This post is by Simon Malinowski, one of my firm’s summer associates. Simon summer clerked with us last summer and has returned for another few months of punishment. Simon is currently a 2L at Indiana University.

The Foreign Corrupt Practices Act (FCPA) should be a constant concern for any U.S. company operating abroad, particularly in China. Intentional or inadvertent violations of the Act, which prohibits payments to foreign officials, can result in severe punishment. Steptoe & Johnson just put out an interesting article that explores recent U.S. District Court rulings on State Owned Enterprises (SOEs) and the FCPA.

SOEs present a particularly difficult challenge for application of the FCPA because the Act fails to concretely define a government “instrumentality.” Both the Department of Justice and the Securities Exchange Commission have consistently held that “instrumentalities” include SOEs. However, this interpretation has been questioned by private counsel numerous times, leading to a number of cases that clarify if and when payments to SOE officers or employees will be considered violations of the FCPA.

In the three cases discussed in the article, U.S. v. Noriega (C.D. Ca. 2010), U.S. v. Carson (C.D. Ca. 2009), and U.S. v. John Joseph O’Shea (S.D. Texas 2009), the courts all held that there are circumstances in which an SOE will be considered an instrumentality for FCPA purposes.

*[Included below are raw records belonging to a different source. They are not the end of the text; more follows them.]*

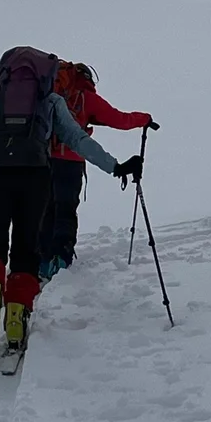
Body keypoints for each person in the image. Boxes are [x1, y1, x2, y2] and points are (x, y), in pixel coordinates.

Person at [0, 47, 142, 352]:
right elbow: (78, 139)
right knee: (25, 251)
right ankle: (17, 317)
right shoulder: (51, 102)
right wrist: (115, 166)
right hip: (35, 176)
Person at [39, 61, 156, 279]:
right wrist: (144, 119)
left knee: (46, 209)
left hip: (43, 159)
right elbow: (119, 119)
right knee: (65, 209)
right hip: (71, 161)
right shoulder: (86, 99)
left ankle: (42, 260)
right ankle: (61, 258)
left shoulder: (50, 94)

Though none of the cases specifically involve Chinese SOEs, the holdings provide good indications as to how U.S. courts will rule in Chinese SOE–based FCPA cases.

All three of the cases look to a similar “non-exclusive list” of characteristics of government agencies and departments to determine if they may be “instrumentalities” within the terms of the FCPA:

  • The entity provides a service to the citizens of the jurisdictions.
  • The foreign state’s degree of control over the entity.
  • The purpose of the entity’s activities
  • The entity’s obligations and privileges under the foreign state’s law, including whether the entity exercises exclusive or controlling power to administer its designated functions.
  • The key officers and directors of the entity are either government officials ore were government appointed.
  • The entity is financed, at least in large measure, through governmental appropriations or through revenues obtained as a result of government-mandated taxes, licenses, fees, or royalties.
  • The entity is vested with and exercises exclusive or controlling power to administer its designated functions.
  • The entity is widely perceived and understood to be performing official (i.e., governmental) functions.

In Noriega, the court concluded that an SOE owned by the Mexican government (the Mexican Comision Federal de Electricidad or “CFE”), which supplies electricity to all of Mexico besides Mexico City, is an instrumentality to which the FCPA applies. The CFE has a governing board comprised of high-ranking government officials, and defines itself on its website as a “governmental agency” and “a company created and owned by the Mexican government.” The SOE at issue in the Carson case is structured similarly to CFE and the SOE at issue in O’Shea was also CFE.

The specific facts of these three cases are not overly useful for a U.S. company dealing with a Chinese SOE because they so clearly suggest that the FCPA should apply. However, the list of factors used in the courts’ determinations is relevant for any U.S. company doing business with a Chinese SOE.

If, in the process of doing due diligence on an SOE, a number of the factors match up to the factors set forth above, you need to be very concerned that any “payments” you make to an officer or employee of the SOE will cause you to violate the FCPA. At minimum, these newly issued decisions should serve to give you even greater pause in your dealings with Chinese SOEs.

The factors set forth by these courts are so complex that, if anything, they really only increase the uncertainty inherent in dealing with SOEs. If in doubt, just don’t.